ACTIVITY LIST:
[1] Can you summarize the Brooklyn Bridge cleanup transcript in two sentences?
[2] Would you repeat the Brooklyn Bridge cleanup transcript word for word between "Ellen Baum: It" and "It was disgusting.", inclusive?

TEXT EXCERPT:

----------------

Ellen Baum: Hi, I'm Ellen Baum, and I'm 37 years old from Brooklyn Heights.
Janae Pierre: Ellen is one of those New Yorkers who walks across the Brooklyn Bridge to commute to work, clear her mind, and sometimes to meet friends in other boroughs.
Ellen Baum: I'm originally from Long Island, and I spent one year in Lower Manhattan, and because of my proximity to the bridge, I'm almost always on it. [chuckles] I'm probably in thousands of engagement photos in the background from people seeing me on it.
Janae Pierre: About a year ago, she started to notice that something strange was appearing along the walkway's chain link fences.
Ellen Baum: Hair ties, tissues, tampons, condoms, underwear, everything under the sun, tied to this.
Janae Pierre: Objectively, this is gross. Ellen thought so, so she decided to do something about it.
Ellen Baum: It was one of those moments where I was like, on a very micro level, I can affect change and do good things.
Janae Pierre: WNYC reporter Brittany Kriegstein met Ellen on the Brooklyn Bridge to talk to her about the unusual items people have been leaving and why she spent weeks cleaning them up. Brittany joins me now. Hey, Brittany.
Brittany Kriegstein: Hey, Janae. Thanks so much.
Janae Pierre: All right. Let's start with when you met Ellen. You met her on the Brooklyn Bridge. Tell me, what did you see there?
Brittany Kriegstein: I saw the ending of Ellen's project. She was coming to the end of her cleaning up. Janae, that's not to say that I still didn't see a bunch of really nasty things in that chain link fence. There were hair ties, there were bandaids, used band aids, I may add. There were locks of hair, scraps of clothing, tissues, receipts. It was disgusting.
Janae Pierre: Why did Ellen decide that she was going to take it all down?
Brittany Kriegstein: I asked her that question, and she told me she started noticing a cacophony of trash building up.
Ellen Baum: Sometimes they fall off, and then it goes straight into the East River, which is super gross.
Brittany Kriegstein: Ellen told me after seeing all that, she posted on Reddit about it, trying to find some answers and wondering if other people had been noticing this stuff too. Then in early February--
Ellen Baum: I was walking across the bridge, and I remember reading the news that morning and feeling really defeated about the state of just everything.
Brittany Kriegstein: She was headed to meet her friends in Staten Island. Sometimes a hang with friends can turn things around.
Janae Pierre: It really can.
Ellen Baum: We had a great lunch. We had a great day, and it was one of those moments where I was like, "On a very micro level, I can affect change and do good things."
Brittany Kriegstein: She was inspired. When she got home, she decided, "I'm going to do something."
Ellen Baum: I posted on Reddit. I put a picture of it, and I was like, "I hate these, and I'm going to take them down." [laughs]
Janae Pierre: What did this cleanup actually involve?
Brittany Kriegstein: Ellen told me that over the course of eight days, she put in at least 16 hours of work. I think that was an underestimate because she was up there almost every day. I was communicating with her, and it seemed to take hours and hours and hours, and she was mostly doing this by herself.

----------------

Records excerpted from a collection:
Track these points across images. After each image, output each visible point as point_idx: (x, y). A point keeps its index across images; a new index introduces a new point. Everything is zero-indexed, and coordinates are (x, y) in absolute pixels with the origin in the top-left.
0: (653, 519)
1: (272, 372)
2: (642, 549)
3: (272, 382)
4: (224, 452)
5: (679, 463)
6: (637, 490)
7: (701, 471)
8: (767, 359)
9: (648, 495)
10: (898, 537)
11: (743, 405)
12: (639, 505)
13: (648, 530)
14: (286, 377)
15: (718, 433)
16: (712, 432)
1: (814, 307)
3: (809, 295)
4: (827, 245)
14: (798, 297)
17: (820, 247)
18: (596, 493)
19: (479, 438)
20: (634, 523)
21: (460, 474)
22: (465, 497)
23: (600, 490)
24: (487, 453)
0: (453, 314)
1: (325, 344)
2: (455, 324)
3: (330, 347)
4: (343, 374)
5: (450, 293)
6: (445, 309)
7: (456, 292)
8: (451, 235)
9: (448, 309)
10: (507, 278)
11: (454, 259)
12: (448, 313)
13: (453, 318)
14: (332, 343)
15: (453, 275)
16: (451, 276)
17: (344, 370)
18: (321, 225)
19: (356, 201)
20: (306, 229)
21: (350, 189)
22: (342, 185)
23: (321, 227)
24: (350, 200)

----------------

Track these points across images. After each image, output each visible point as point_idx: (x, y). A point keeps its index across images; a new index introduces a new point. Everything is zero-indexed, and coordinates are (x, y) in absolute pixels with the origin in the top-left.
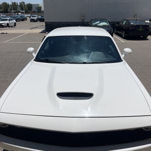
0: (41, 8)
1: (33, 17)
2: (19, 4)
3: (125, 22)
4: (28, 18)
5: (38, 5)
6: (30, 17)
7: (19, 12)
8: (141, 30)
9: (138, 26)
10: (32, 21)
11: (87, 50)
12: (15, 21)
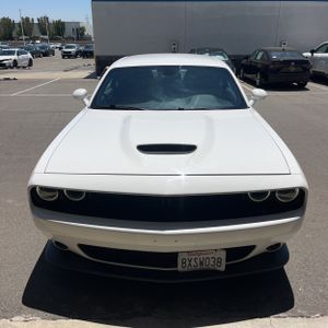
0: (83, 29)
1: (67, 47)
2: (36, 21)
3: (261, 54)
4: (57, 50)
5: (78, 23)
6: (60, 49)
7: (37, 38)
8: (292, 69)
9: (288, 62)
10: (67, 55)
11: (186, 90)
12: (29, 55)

----------------

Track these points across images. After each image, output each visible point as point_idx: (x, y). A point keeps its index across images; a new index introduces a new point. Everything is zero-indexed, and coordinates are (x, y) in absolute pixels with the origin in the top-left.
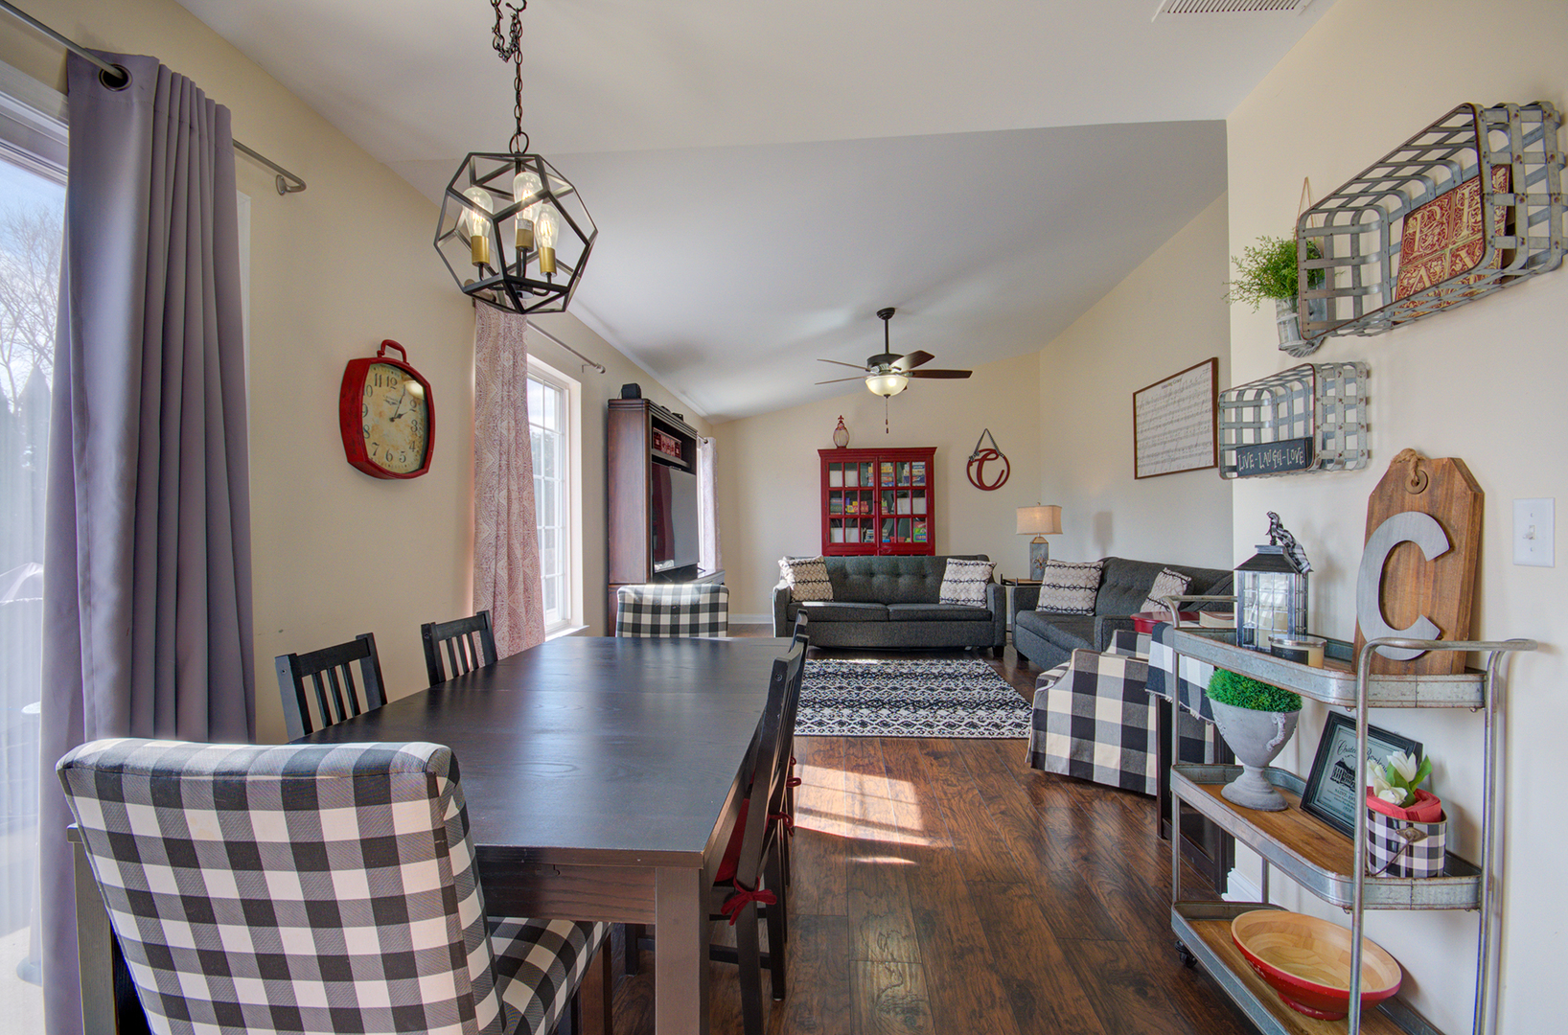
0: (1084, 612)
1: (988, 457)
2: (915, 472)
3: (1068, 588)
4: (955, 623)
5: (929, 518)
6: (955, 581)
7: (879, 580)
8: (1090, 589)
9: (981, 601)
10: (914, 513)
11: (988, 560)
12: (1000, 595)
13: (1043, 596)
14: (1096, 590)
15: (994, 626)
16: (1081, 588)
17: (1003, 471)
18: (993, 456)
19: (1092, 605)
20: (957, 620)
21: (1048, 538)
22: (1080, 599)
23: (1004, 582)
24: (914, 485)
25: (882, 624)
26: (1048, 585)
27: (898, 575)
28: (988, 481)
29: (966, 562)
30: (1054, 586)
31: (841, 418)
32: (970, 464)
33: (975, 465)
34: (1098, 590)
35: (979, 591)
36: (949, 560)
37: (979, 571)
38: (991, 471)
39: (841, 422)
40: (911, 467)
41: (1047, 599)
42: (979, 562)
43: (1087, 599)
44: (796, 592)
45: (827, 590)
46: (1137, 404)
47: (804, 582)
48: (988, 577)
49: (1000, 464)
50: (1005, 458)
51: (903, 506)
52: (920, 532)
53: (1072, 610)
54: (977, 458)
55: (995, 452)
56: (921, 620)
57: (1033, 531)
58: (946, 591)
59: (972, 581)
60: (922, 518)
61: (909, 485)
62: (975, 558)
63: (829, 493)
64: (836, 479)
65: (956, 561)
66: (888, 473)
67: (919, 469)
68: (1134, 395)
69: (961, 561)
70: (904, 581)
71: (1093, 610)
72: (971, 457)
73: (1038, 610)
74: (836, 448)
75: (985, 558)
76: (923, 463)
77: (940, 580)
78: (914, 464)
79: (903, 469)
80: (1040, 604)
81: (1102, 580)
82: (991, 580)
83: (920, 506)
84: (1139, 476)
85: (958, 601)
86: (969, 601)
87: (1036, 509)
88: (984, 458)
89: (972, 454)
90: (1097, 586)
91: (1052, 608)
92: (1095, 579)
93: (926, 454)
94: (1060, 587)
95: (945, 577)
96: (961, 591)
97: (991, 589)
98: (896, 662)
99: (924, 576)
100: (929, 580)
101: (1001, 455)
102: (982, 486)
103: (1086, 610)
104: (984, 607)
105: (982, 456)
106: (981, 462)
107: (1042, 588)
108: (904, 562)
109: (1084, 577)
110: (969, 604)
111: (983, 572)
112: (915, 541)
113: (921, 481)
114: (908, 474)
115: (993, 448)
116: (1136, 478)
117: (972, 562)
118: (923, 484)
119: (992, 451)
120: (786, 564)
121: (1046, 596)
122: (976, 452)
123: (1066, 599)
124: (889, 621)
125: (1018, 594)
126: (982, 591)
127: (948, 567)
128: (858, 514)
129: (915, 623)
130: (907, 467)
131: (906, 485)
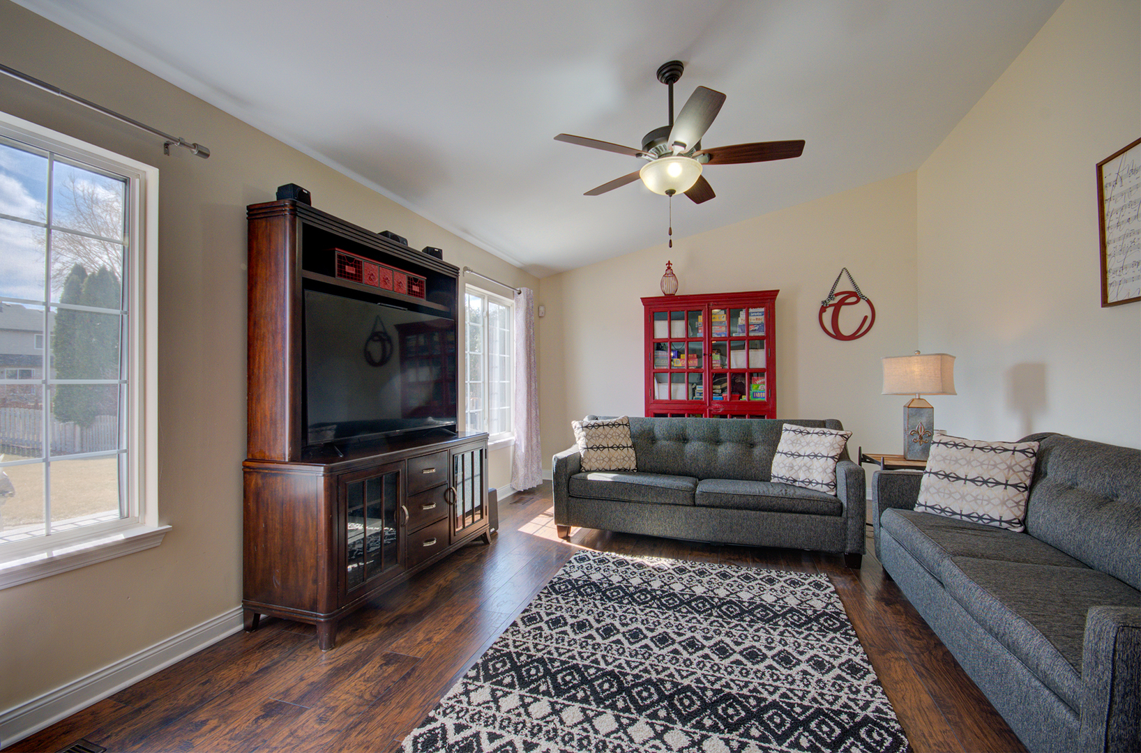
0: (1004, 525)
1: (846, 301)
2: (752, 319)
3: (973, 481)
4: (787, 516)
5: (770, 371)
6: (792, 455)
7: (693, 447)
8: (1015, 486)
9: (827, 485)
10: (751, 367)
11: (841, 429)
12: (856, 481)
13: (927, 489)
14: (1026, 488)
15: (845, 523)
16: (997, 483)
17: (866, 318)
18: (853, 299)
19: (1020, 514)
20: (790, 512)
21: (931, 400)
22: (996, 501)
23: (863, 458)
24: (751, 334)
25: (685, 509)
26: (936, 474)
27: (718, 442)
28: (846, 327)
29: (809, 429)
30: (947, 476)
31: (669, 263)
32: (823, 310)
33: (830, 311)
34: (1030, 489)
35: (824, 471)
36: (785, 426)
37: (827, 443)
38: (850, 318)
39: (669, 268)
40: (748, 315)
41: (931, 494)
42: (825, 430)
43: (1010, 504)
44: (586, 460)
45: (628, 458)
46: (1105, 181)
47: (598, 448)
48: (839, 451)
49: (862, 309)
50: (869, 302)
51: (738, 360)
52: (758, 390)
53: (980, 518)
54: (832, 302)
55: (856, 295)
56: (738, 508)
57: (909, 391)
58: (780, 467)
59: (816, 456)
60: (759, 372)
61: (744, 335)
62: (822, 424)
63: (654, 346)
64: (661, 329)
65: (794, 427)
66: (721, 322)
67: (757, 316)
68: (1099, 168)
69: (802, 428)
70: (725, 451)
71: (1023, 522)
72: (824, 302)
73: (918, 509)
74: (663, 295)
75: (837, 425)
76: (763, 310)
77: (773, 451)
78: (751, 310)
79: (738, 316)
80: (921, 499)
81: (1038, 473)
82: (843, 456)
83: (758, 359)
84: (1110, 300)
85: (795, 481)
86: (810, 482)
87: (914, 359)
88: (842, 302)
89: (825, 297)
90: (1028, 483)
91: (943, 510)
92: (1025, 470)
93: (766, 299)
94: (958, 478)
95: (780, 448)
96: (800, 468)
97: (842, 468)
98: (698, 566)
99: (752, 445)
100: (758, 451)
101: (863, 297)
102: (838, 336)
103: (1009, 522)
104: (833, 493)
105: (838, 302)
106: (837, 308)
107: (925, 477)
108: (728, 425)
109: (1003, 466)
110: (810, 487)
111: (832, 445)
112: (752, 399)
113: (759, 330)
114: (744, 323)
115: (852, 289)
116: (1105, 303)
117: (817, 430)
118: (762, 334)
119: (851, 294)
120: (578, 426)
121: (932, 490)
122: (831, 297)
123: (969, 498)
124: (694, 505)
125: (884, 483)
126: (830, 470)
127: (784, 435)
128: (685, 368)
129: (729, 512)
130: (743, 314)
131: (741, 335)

----------------

ANSWERS FOR THE EXERCISE:
[1] Ellen Baum, a 37-year-old from Brooklyn Heights who is almost always on the Brooklyn Bridge, noticed hair ties, tissues, underwear and other items tied to the walkway's chain link fences, some of which fall into the East River. Inspired after a day with friends in Staten Island, she posted on Reddit that she would take them down and then spent at least 16 hours over eight days cleaning them up, mostly by herself.

[2]
Ellen Baum: It was one of those moments where I was like, on a very micro level, I can affect change and do good things.
Janae Pierre: WNYC reporter Brittany Kriegstein met Ellen on the Brooklyn Bridge to talk to her about the unusual items people have been leaving and why she spent weeks cleaning them up. Brittany joins me now. Hey, Brittany.
Brittany Kriegstein: Hey, Janae. Thanks so much.
Janae Pierre: All right. Let's start with when you met Ellen. You met her on the Brooklyn Bridge. Tell me, what did you see there?
Brittany Kriegstein: I saw the ending of Ellen's project. She was coming to the end of her cleaning up. Janae, that's not to say that I still didn't see a bunch of really nasty things in that chain link fence. There were hair ties, there were bandaids, used band aids, I may add. There were locks of hair, scraps of clothing, tissues, receipts. It was disgusting.